=== Excerpt to read ===

# Is my Canon A1 Light-Meter Faulty?



## judejenz (May 27, 2016)

Hey guys,
So I bought  a Canon A1 the other day with a 50mm lense and shot my first few rolls of film at a party and in the city at night. What I find strange my light meter and the exposures that its giving me. So I shot at ISO400 at the party which was indoors with decent lighting, and it asked me to shoot at shutter speeds slower that 1/30! Not to mention it pushed my lense to its higher aperture (f/1.8). Even in my room at night, WITH a lightbulb fully illuminating the whole room, my Camera was still a asking for 1/20 shutter speeds. Anyway, so I'm a noob and didn't know my photos would expose like they did in photo 1. BUT... When I took it into the city and my uni, the light meter seemed to work spot on. It gave me perfect exposures even at night (as shown in picture 2) where the lighting was even worse than the party! Pretty sure my camera wanted me to use a shutter speed below 1/30 also for Photo 2, although, don't quote me on it. Maybe my light meter only works correctly in well lit areas and I got really lucky and held my camera super still for photo 2. But I'm still not sure. What do y'all think? Is it me or the light meter? 

PHOTO 1 (Party)





PHOTO 2 




PHOTO 3, At Uni


----------



## gsgary (May 27, 2016)

Light meter sounds like it is working perfectly because in a room at night with light bulb iso would normally be at iso1600  or iso3200 to get a fast enough shutter speed, it might look bright to your eyes but it is not seen as bright by your lightmeter 

Sent from my SM-G903F using Tapatalk


----------



## judejenz (May 27, 2016)

gsgary said:


> Light meter sounds like it is working perfectly because in a room at night with light bulb iso would normally be at iso1600  or iso3200 to get a fast enough shutter speed, it might look bright to your eyes but it is not seen as bright by your lightmeter
> 
> Sent from my SM-G903F using Tapatalk


Thanks  for the quick response. Alright that's a relief to hear! Just out of curiosity though, how come the Photo 2 exposed well. I mean that was also at night too...


----------



## gsgary (May 27, 2016)

judejenz said:


> gsgary said:
> 
> 
> > Light meter sounds like it is working perfectly because in a room at night with light bulb iso would normally be at iso1600  or iso3200 to get a fast enough shutter speed, it might look bright to your eyes but it is not seen as bright by your lightmeter
> ...


Because there was probably me light than in the room

Sent from my SM-G903F using Tapatalk


----------



## CarlH (May 27, 2016)

from reading your first post it reads like you were using you A1 like a dslr? changing iso settings to try and get the shutter speed up? What film did you have in the camera?


----------



## judejenz (May 27, 2016)

CarlH said:


> from reading your first post it reads like you were using you A1 like a dslr? changing iso settings to try and get the shutter speed up? What film did you have in the camera?


Hey Carl,
I definitely had the correct film in there. I was using Fuji Superia X ISO400. I didn't toggle with the ISO settings on the A1 at all. It stayed smack bang on 400 the whole time.


----------



## CarlH (May 28, 2016)

here's a link to Fuji's data sheet for the film, http://www.fujifilm.com/products/consumer_film/pdf/superia_xtra400_datasheet.pdf
as you can see from the table the meter readings are about right for the lighting conditions you had.
Also using a daylight film under tungsten lights will give you the off colors in the first two pictures.


----------



## gsgary (May 28, 2016)

There is nothing wrong with your camera go out and shoot in daylight 

Sent from my SM-G903F using Tapatalk


----------

=== Data ===

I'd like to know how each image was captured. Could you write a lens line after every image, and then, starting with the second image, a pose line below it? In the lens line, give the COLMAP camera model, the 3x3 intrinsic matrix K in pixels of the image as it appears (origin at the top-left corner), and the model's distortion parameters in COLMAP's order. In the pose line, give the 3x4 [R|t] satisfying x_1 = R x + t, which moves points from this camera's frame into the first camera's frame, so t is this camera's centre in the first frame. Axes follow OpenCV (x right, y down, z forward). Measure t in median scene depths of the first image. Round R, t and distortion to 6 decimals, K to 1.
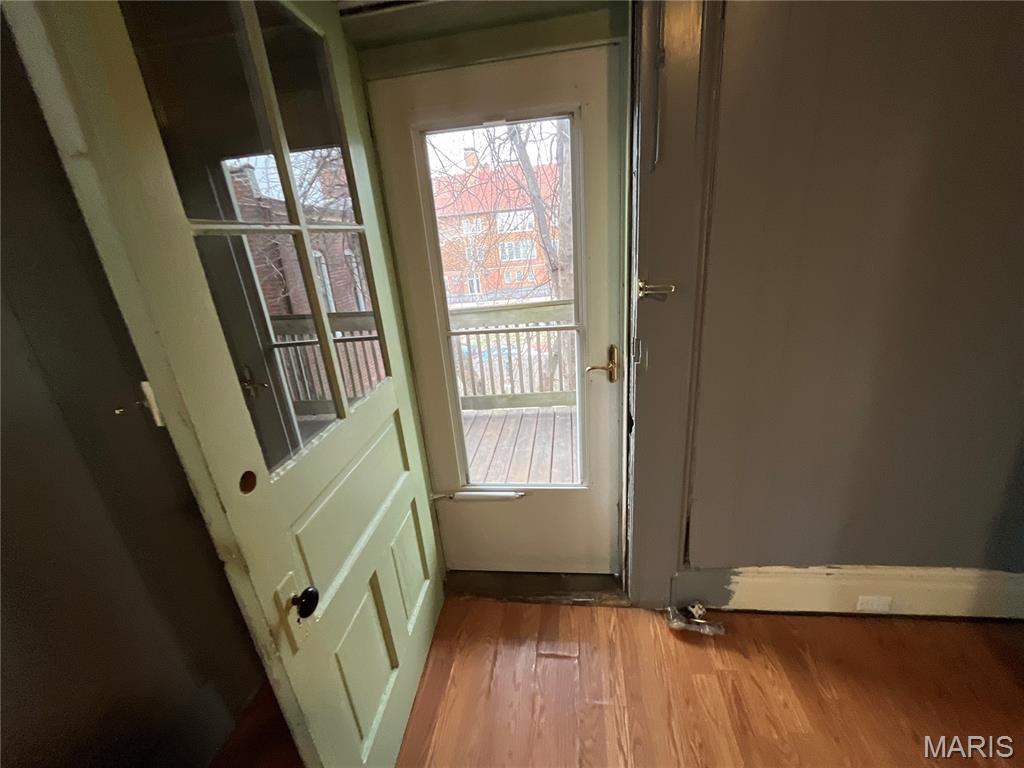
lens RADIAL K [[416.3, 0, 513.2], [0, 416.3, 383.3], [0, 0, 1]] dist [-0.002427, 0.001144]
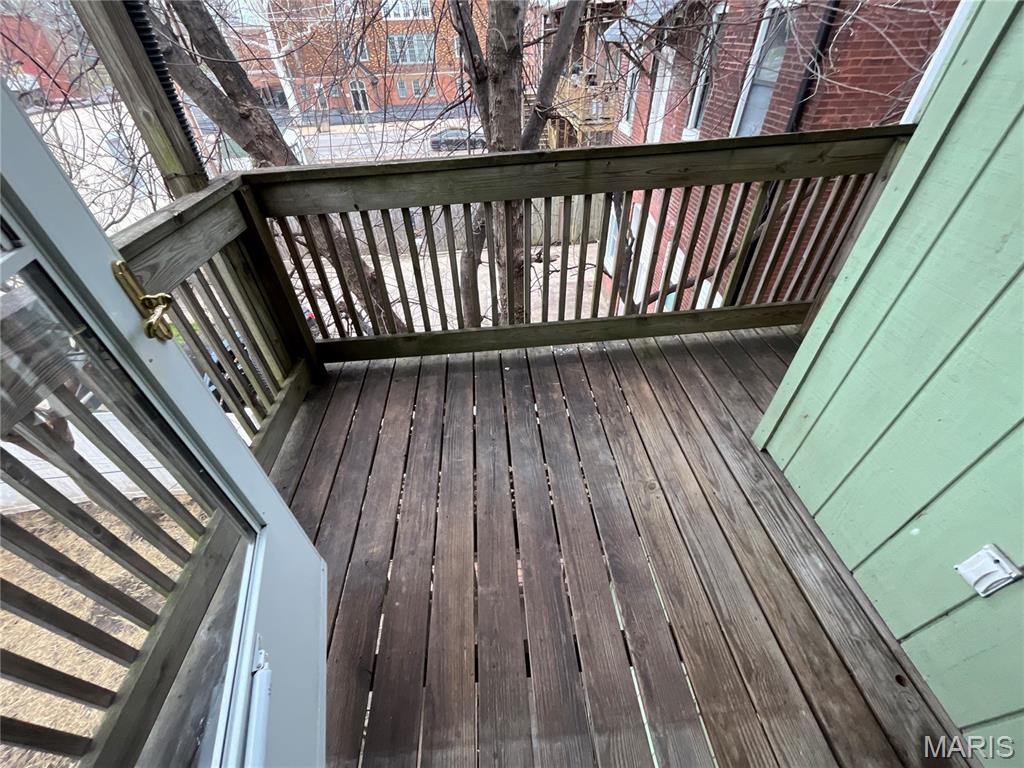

===

**Problem set**
**A)** Decide whether each statement agrees with the Canon A1 thread: (i) the original poster shot on Fuji Superia X ISO400 film; (ii) the original poster changed the ISO setting on the A1 while shooting; (iii) gsgary concludes that the camera is faulty. For each, answer yes or no and quote the words of the thread that decide it.
**B)** Retype the passage of the Canon A1 thread that begins at the words "here's a link" and stops after the words "first two pictures.".
Rely on the Canon A1 thread alone.

**Set of answers**
**A)**
(i) Yes: "I was using Fuji Superia X ISO400."
(ii) No: "I didn't toggle with the ISO settings on the A1 at all."
(iii) No: "There is nothing wrong with your camera"

**B)**
here's a link to Fuji's data sheet for the film, http://www.fujifilm.com/products/consumer_film/pdf/superia_xtra400_datasheet.pdf
as you can see from the table the meter readings are about right for the lighting conditions you had.
Also using a daylight film under tungsten lights will give you the off colors in the first two pictures.